落ちこぼれ聖女ですが、王太子殿下のファーストキスは私がいただきます!【書籍化】

第36話 呪詛文字とタイムリミット

「……アーノルト殿下と結婚すれば、ずっとガイゼル様の傍にいられると思ったのよ」


 絞り出すように言い、リアナ様はぐっと口を引き締める。


「リアナ様、まさか……リアナ様もガイゼル様のことを?」
「そうよ! 幼い頃から、私が好きだったのはずっとガイゼル様だった……でもお父様は、私と男爵家の次男であるガイゼル様とは身分が釣り合わないからと、気持ちをお伝えすることは許されなかった。だから、いっそローズマリーがアーノルト殿下と婚約すればいいのにって子供の頃は思っていたわ。そうすればお父様も私のことになんて興味がなくなると思ったの」


 気持ちが溢れてしまったのか、リアナ様は早口で話し続ける。リアナ様の言葉を聞きながら、ガイゼル様は傍目からも分かるほどに固まって絶句していた。

 ガイゼル様とリアナ様がお互いに想い合っていた。
 アーノルト殿下の呪いさえなければ、私も手放しで二人の恋を応援していたと思う。しかし今、この状況はとても悪い。

 殿下の呪いを解けるのはローズマリー様とリアナ様だけだ。
 感情のままにガイゼル様への想いを口にするリアナ様は、恐らく今かなり不安定な状態。今の彼女に頼んだところで、殿下とキスをしてくれるとは思えない。
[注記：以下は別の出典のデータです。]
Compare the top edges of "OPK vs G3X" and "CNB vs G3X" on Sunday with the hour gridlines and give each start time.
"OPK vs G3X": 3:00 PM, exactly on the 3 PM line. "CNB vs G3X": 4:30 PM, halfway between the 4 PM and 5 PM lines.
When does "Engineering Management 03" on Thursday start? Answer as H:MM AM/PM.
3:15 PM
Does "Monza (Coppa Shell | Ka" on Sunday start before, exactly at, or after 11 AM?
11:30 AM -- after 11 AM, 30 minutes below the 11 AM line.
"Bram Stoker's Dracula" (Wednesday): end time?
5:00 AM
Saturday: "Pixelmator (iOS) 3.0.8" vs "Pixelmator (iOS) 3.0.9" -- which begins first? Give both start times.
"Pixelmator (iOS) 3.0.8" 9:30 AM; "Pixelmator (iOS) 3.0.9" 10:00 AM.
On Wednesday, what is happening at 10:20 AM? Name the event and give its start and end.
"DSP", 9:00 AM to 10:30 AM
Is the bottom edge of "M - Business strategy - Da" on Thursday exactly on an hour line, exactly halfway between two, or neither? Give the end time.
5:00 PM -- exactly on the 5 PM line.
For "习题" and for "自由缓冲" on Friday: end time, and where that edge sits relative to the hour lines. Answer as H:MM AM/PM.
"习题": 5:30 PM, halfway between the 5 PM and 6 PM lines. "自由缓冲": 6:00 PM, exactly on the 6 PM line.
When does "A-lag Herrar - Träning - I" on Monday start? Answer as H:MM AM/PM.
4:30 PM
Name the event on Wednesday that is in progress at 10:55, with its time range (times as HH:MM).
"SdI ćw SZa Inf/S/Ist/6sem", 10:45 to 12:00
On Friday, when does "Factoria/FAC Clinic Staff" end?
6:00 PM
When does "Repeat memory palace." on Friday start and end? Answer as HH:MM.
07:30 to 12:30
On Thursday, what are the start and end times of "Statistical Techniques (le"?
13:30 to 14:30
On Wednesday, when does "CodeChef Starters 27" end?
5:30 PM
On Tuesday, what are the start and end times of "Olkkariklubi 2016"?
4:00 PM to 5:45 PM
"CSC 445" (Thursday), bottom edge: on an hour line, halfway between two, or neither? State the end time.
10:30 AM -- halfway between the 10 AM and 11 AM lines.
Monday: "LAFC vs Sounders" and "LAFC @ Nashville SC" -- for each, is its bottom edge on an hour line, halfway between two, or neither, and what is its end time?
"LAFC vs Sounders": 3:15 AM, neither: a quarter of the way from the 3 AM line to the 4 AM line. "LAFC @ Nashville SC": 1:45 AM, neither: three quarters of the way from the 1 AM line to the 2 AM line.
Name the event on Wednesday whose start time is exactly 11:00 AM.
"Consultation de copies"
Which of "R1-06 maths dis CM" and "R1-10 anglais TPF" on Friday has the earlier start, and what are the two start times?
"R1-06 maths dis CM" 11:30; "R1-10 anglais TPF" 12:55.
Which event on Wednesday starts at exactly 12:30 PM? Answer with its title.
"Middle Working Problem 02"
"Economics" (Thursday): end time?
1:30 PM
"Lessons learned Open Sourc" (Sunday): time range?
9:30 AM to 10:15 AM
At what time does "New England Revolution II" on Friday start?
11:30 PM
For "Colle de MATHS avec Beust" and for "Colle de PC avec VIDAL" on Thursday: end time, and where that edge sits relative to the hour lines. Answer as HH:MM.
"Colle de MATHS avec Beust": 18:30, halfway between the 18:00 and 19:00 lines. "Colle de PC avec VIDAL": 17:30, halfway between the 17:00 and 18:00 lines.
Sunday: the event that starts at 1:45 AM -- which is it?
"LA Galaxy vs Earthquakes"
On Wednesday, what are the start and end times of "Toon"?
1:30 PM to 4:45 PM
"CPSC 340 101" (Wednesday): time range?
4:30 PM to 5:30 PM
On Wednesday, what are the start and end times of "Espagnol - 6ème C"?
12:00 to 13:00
 リアナ様が駄目なら、ローズマリー様に殿下とキスしてくれるように頼むしかない。

(ローズマリー様に、アーノルト殿下とのキスを……)

 私の脳裏に再び、洪水に襲われた時の村の光景が浮かぶ。
 ……嫌だ。大切なアーノルト殿下の命を、ローズマリー様に託すなんて嫌だ。

 背中の痛みを堪え、私はリアナ様に駆け寄った。